Aim of the exercise
Rewrite the items from the first line up to and including the line with "text at (174, 281): 343 -> 282", changing "dashed" to "broken" and leaving everything else as it is.

Recorded data:
________________________
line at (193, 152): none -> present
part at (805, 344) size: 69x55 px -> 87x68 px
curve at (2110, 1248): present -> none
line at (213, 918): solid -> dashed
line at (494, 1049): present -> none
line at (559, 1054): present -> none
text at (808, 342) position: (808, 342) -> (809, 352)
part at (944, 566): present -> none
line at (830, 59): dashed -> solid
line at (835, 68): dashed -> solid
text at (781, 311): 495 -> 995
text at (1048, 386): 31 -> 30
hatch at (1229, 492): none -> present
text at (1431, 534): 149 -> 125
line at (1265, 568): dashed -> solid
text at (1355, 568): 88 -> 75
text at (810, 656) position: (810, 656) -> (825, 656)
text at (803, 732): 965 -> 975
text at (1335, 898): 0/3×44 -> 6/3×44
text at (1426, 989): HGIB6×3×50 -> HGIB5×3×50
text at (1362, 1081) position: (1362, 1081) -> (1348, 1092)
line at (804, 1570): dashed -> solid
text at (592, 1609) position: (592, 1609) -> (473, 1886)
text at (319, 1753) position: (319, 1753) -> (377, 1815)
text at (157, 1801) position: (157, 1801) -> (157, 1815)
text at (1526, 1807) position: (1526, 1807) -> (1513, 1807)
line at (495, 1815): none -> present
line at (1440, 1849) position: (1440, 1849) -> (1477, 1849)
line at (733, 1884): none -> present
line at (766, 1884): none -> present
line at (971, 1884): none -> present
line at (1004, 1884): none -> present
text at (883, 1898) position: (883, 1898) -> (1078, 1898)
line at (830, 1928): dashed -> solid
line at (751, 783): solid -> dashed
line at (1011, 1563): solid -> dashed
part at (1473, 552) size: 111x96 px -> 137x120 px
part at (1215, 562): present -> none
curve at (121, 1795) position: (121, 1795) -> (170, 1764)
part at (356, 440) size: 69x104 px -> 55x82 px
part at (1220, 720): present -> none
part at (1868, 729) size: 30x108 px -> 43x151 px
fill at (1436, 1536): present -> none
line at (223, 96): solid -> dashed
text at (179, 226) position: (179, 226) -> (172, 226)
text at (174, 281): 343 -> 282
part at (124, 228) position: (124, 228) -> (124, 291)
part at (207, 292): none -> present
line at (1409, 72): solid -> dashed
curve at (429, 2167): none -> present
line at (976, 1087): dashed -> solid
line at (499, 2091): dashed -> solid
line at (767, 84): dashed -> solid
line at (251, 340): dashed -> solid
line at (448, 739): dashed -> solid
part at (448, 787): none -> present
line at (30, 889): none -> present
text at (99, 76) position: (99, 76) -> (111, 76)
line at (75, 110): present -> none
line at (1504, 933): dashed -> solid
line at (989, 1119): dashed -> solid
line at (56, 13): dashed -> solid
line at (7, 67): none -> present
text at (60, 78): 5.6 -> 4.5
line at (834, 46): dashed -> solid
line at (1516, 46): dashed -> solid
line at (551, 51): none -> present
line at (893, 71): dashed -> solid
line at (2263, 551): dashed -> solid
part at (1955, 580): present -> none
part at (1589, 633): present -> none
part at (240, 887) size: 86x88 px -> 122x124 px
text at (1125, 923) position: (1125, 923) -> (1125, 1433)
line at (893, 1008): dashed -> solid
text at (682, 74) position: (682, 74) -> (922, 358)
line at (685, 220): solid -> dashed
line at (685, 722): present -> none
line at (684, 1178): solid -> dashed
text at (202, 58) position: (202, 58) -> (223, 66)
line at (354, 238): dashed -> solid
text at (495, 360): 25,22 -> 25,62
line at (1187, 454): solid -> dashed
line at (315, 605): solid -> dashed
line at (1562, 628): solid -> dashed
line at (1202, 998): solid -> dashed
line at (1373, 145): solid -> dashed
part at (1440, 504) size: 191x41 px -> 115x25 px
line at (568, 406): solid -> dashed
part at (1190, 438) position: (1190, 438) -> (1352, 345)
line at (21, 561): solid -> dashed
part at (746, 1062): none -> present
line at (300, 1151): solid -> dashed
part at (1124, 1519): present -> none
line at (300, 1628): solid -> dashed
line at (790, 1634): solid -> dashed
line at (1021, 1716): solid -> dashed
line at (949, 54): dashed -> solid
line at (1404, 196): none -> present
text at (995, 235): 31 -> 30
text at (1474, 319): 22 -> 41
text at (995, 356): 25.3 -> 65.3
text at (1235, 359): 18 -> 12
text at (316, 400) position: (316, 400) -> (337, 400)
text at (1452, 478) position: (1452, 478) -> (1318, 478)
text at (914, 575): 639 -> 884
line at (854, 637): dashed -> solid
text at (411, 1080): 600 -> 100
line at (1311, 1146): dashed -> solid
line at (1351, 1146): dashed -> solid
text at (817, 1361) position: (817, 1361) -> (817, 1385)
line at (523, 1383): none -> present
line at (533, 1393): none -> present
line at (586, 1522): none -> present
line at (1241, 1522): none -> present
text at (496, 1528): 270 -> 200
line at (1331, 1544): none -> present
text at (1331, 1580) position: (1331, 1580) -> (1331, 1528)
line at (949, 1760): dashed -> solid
________________________
Response to this exercise
line at (193, 152): none -> present
part at (805, 344) size: 69x55 px -> 87x68 px
curve at (2110, 1248): present -> none
line at (213, 918): solid -> broken
line at (494, 1049): present -> none
line at (559, 1054): present -> none
text at (808, 342) position: (808, 342) -> (809, 352)
part at (944, 566): present -> none
line at (830, 59): broken -> solid
line at (835, 68): broken -> solid
text at (781, 311): 495 -> 995
text at (1048, 386): 31 -> 30
hatch at (1229, 492): none -> present
text at (1431, 534): 149 -> 125
line at (1265, 568): broken -> solid
text at (1355, 568): 88 -> 75
text at (810, 656) position: (810, 656) -> (825, 656)
text at (803, 732): 965 -> 975
text at (1335, 898): 0/3×44 -> 6/3×44
text at (1426, 989): HGIB6×3×50 -> HGIB5×3×50
text at (1362, 1081) position: (1362, 1081) -> (1348, 1092)
line at (804, 1570): broken -> solid
text at (592, 1609) position: (592, 1609) -> (473, 1886)
text at (319, 1753) position: (319, 1753) -> (377, 1815)
text at (157, 1801) position: (157, 1801) -> (157, 1815)
text at (1526, 1807) position: (1526, 1807) -> (1513, 1807)
line at (495, 1815): none -> present
line at (1440, 1849) position: (1440, 1849) -> (1477, 1849)
line at (733, 1884): none -> present
line at (766, 1884): none -> present
line at (971, 1884): none -> present
line at (1004, 1884): none -> present
text at (883, 1898) position: (883, 1898) -> (1078, 1898)
line at (830, 1928): broken -> solid
line at (751, 783): solid -> broken
line at (1011, 1563): solid -> broken
part at (1473, 552) size: 111x96 px -> 137x120 px
part at (1215, 562): present -> none
curve at (121, 1795) position: (121, 1795) -> (170, 1764)
part at (356, 440) size: 69x104 px -> 55x82 px
part at (1220, 720): present -> none
part at (1868, 729) size: 30x108 px -> 43x151 px
fill at (1436, 1536): present -> none
line at (223, 96): solid -> broken
text at (179, 226) position: (179, 226) -> (172, 226)
text at (174, 281): 343 -> 282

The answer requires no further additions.